東京ドイツ文化センターで「50年後のボクたちは」を観てきました。


公式映画サイト:http://www.bitters.co.jp/50nengo/





ドイツ国内で220万以上を売り上げ、26か国で翻訳されているなった小説「14歳、ぼくらの疾走」が原作。様々な賞を総なめにし、舞台も大人気になった作品を映画化。14歳のマイクと風変わりな転校生チックの夏休みの冒険物語。ロードムービーです。


マイク(トリスタン・ゲーベル)はクラスではみ出し者。父は浮気をし、母はアル中。好きなタチアナには見向きもされず、誕生会にも招待されず。そんな時、一風変わったチック(アナンド・バドビレグ・チョローンバードル)がロシアから転校してくる。夏休みに二人は急激に仲を縮め、チックが調達してきた車でチックの祖父が住むワラキアという街へ行くことになるのですが…。
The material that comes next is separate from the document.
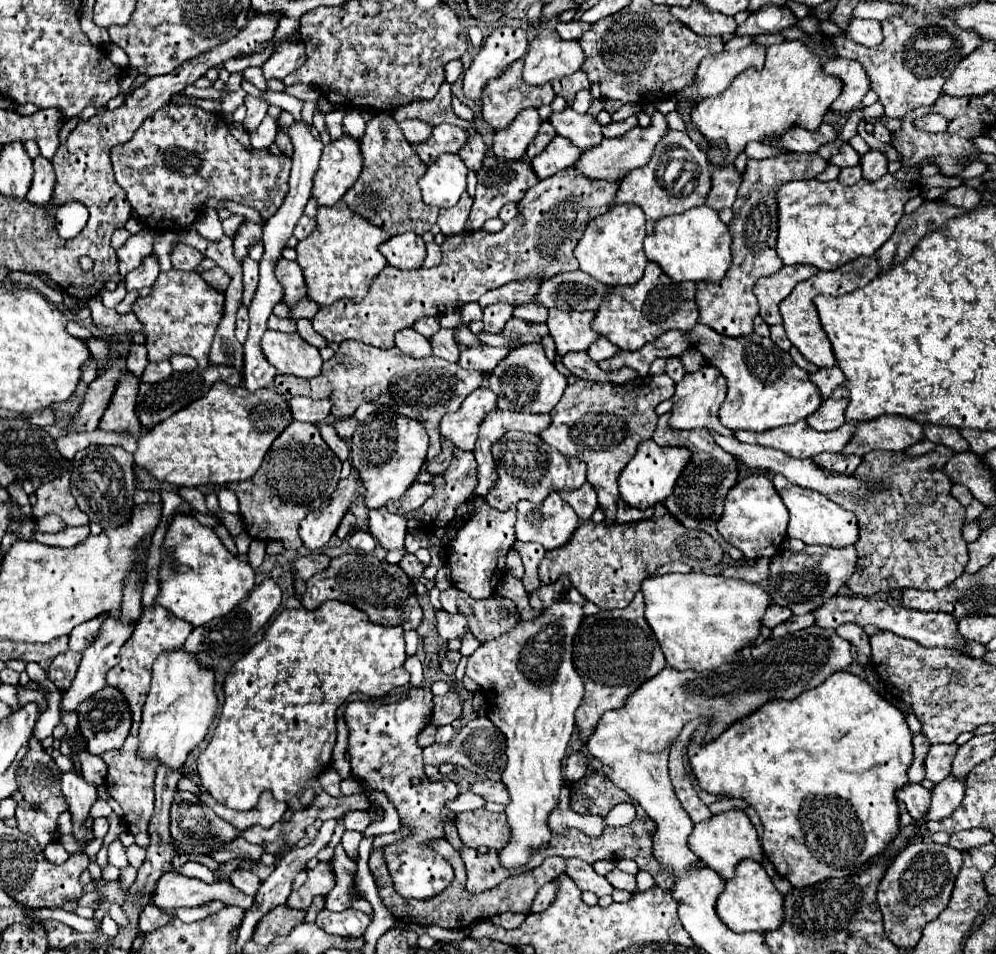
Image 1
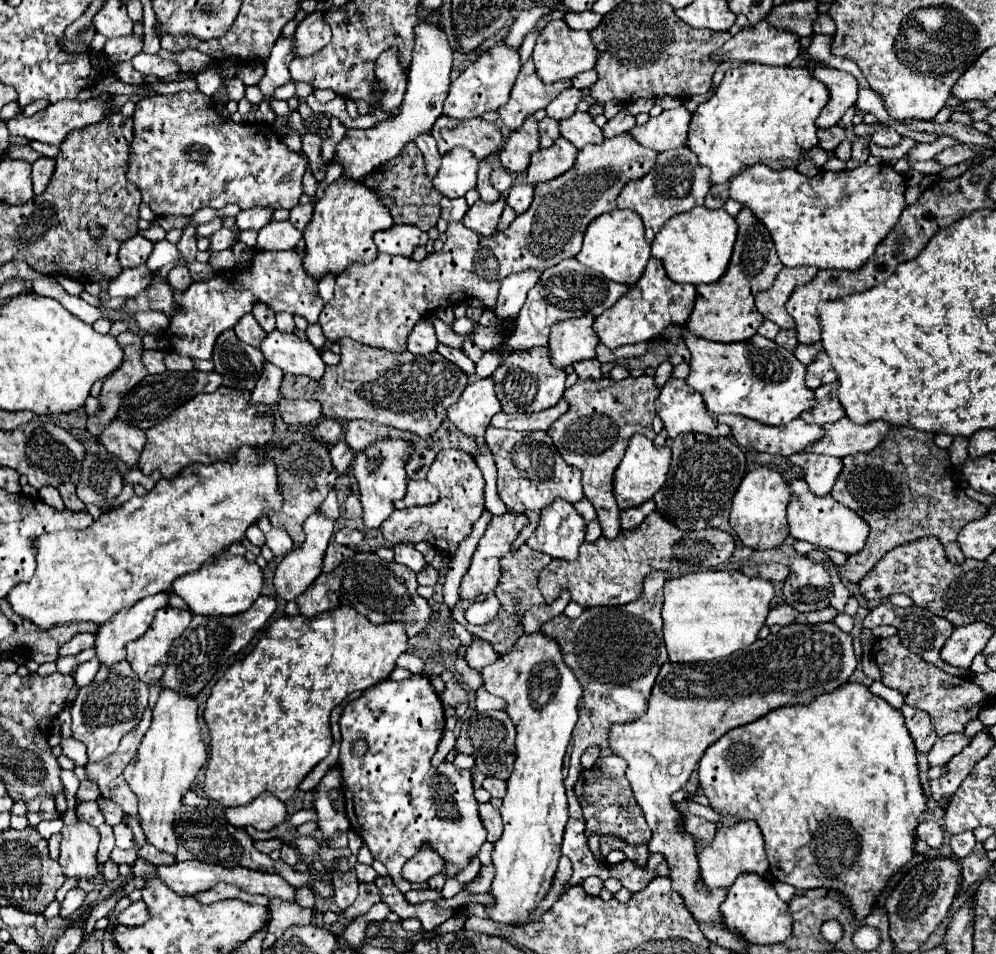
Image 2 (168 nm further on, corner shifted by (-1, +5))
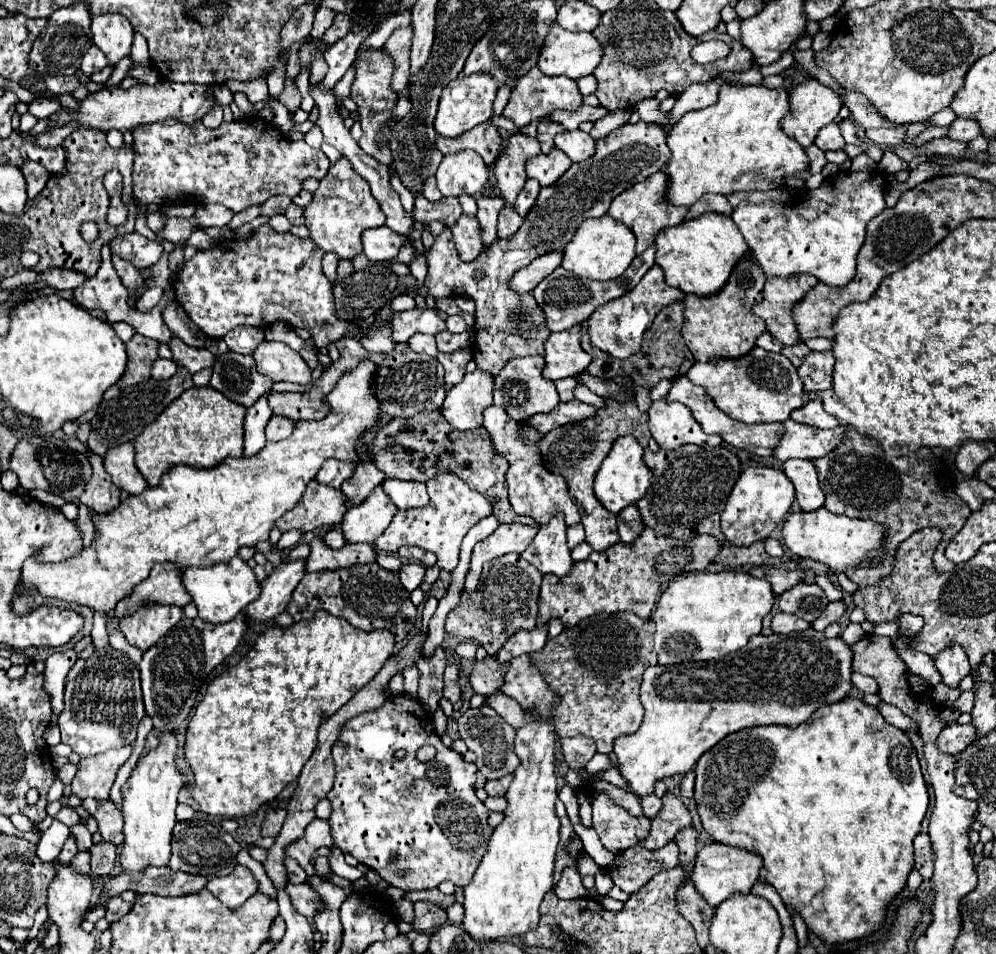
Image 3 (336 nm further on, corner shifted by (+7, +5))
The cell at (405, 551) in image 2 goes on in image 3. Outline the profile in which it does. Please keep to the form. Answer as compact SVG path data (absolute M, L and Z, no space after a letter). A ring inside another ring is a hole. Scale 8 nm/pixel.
M404 564L400 570L400 580L408 592L416 590L424 580L424 568L420 564Z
風力発電の下に寝袋を敷きたくさんの星を見ながら寝たり、トウモロコシ畑に車が突っ込みあとからグーグルで見てわかるようにとtschick(チック)とスペルを綴り、スピードを出し過ぎて放牧している牛に取り囲まれる場所に出て牧場主に怒られたり。子だくさんの農家で食事をご馳走になりすいかまで頂き、警察官に未成年が運転しているのがバレて追いかけられるもマイクとチックが離れ離れとなり、また元の安全な風力発電のある場所へと戻り見事二人が再会したり。ガソリンが無くなりガソリンが未成年で買えないので停車してる車からガソリンを盗もうとホースを探しているときに、イザ(メルセデス・ミュラー)と出会い、マイクは淡い恋を経験したりと、本当に大冒険でした。最後は交通事故まで起こしてしまって、その後始末が大変だったと思いますが、こういう体験は本当に貴重で一生の財産だなあと思いました。


「2人に誰よりも会いたい」とマイクはその冒険を終えて思います。そして見晴らしのいい場所で50年後の何月何日にその場所での再会を約束しています。その後50年の月日が過ぎ、64歳になって出会う彼らは一体どんな人生を送っているのでしょうか。仲良くなって別れがたい人と出会った時、こんな約束を取り付けられたらどんなに素敵でしょう。そんな約束ができる彼らがちょぴり羨ましくも思えたロードムービーでした。


近くでドイツ人女性二人が鑑賞していたのですが、笑うポイントがずれていたのが何とも印象的でした。アメリカ人とかイギリス人、インド人、タイ人、ネパール人などともやはりちょっと見てる場所が違う、笑いのポイントも違うなあと感じたことがありますが、今回もそう思いました。